This article was originally posted on 5/21/2015 after an oil pipe leak onto a beach in Santa Barbara, California but I think it is quite appropriate for Earth Day in 2017. This article can also be found in my book, Environmental Diary, The Obama Years with a link at http://notabene718.com/
We sort of view our oceans, seas, rivers, and lakes as a giant purification system. We can empty any dirty old thing in there and it will come out clean. But we have been fooling ourselves with this science of wishful thinking. When our population was smaller and the waste we emptied into our water was mainly organic, this faux water science sort of worked. But with 7 billion plus people on the planet even organic wastes are taxing our water systems, fresh and salty.
When we were at the peak of the Industrial Age we put heavy toxic chemicals and more complex organics like oil into our water systems routinely. This was done so slyly that we can conclude that businesses were aware of both the true science of their acts and of the moral quicksand they were standing on, but this was the standard procedure in industry at that time and many sins were hidden under our waters.
I’m sure local government leaders and other government people on up the chain were at least peripherally aware of what businesses were doing but industry was so important to an area’s economic health that secrets were kept. When our factories left us in The Great Industrial Migration, which began in the 80’s and 90’s and is still going on, these same governments suddenly found themselves stuck with the toxic waste left behind in local water systems (and in the earth too, in many cases). In some cases local governments were able to hold a business’ feet to the fire until they mounted some kind of clean up.
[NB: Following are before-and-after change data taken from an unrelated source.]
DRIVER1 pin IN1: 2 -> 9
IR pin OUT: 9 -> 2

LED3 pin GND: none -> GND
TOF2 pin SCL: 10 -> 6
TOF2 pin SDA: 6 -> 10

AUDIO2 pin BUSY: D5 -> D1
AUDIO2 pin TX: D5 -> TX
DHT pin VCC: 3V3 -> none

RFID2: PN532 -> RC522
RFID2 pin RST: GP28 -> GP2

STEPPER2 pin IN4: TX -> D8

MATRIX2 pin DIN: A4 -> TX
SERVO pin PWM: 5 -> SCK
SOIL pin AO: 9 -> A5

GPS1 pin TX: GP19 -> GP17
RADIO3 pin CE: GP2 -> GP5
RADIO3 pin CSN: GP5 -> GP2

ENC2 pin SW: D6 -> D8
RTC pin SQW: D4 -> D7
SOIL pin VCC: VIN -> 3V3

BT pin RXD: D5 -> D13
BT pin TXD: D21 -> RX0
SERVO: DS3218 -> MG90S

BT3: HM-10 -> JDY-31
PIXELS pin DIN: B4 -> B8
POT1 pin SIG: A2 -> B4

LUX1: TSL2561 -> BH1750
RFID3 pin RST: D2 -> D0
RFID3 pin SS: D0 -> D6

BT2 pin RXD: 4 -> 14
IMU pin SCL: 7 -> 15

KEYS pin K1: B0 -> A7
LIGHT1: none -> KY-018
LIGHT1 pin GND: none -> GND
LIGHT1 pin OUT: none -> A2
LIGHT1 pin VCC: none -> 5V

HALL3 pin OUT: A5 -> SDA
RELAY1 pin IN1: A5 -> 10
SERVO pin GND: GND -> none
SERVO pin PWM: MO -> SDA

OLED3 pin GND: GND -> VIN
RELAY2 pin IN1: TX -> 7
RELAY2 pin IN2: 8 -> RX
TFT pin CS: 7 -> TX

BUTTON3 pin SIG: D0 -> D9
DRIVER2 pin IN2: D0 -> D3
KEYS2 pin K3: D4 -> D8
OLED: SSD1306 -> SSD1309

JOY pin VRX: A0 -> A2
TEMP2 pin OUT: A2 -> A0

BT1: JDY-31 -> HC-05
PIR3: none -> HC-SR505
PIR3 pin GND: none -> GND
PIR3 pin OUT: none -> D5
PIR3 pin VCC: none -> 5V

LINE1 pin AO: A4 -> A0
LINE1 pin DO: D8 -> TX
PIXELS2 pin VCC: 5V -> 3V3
I have seen this whole dynamic play out in my own town which has had the honor of being host to Onondaga Lake, the dirtiest lake in America. Between Allied Chemical and Honeywell dumping heavy metals and other toxins into this small and scenic urban lake and the sewage that overflowed the city water treatment plant whenever it rained, our beloved lake practically glowed in the dark. We could no longer fish or swim in it and if you were boating you shared tales of what would happen to you if you fell in.
There are reasons our planet’s surface is three-quarters water. Without a water cycle that repeats predictably life could not exist on our planet. We are 90% water. We only survive a short time without water to drink. Water is life. Water supports marine life which we enjoy eating but which could prove essential to life if we ever do descend into survivalist mode. Primitive man treasured fish because it added variety to their diet and healthy Omega-3’s, which they did not have a name for, but which they instinctively knew to be good for them. Even if you don’t eat seafood, I’m sure derivatives are in many products you do use.
Now we watch in horror as the petroleum industry expects us to believe that the earth’s water system, including the wildlife in it, can absorb oil spill after oil spill and that the negative effects will be purely temporary. But that queasy feeling we get each time a new oil spill sullies another pristine spot is our inner primitive survivalist telling us that we don’t believe a single disclaimer from these planet-trashers.
Honeywell may be able to help clean up my community’s small lake, but the oil companies cannot clean our oceans. There will be a tipping point eventually when the seas, river, lakes, oceans cannot take the toxic onslaught anymore. I hope we don’t wait that long. I applaud efforts to find new energy sources, but we need safeguards for oil drilling and oil delivery that really work and we need them now. (Hint, hint; oil people, stop operating on the cheap.)
Without clean water we will die, rich or poor, we will die.
Here’s a few links to lists of oil spills:
Of course it is no longer 5/21/2015 and the list of spills is much longer as we get ready for Science March this weekend 4/22/17 and the Climate Change March next weekend 4/29/17.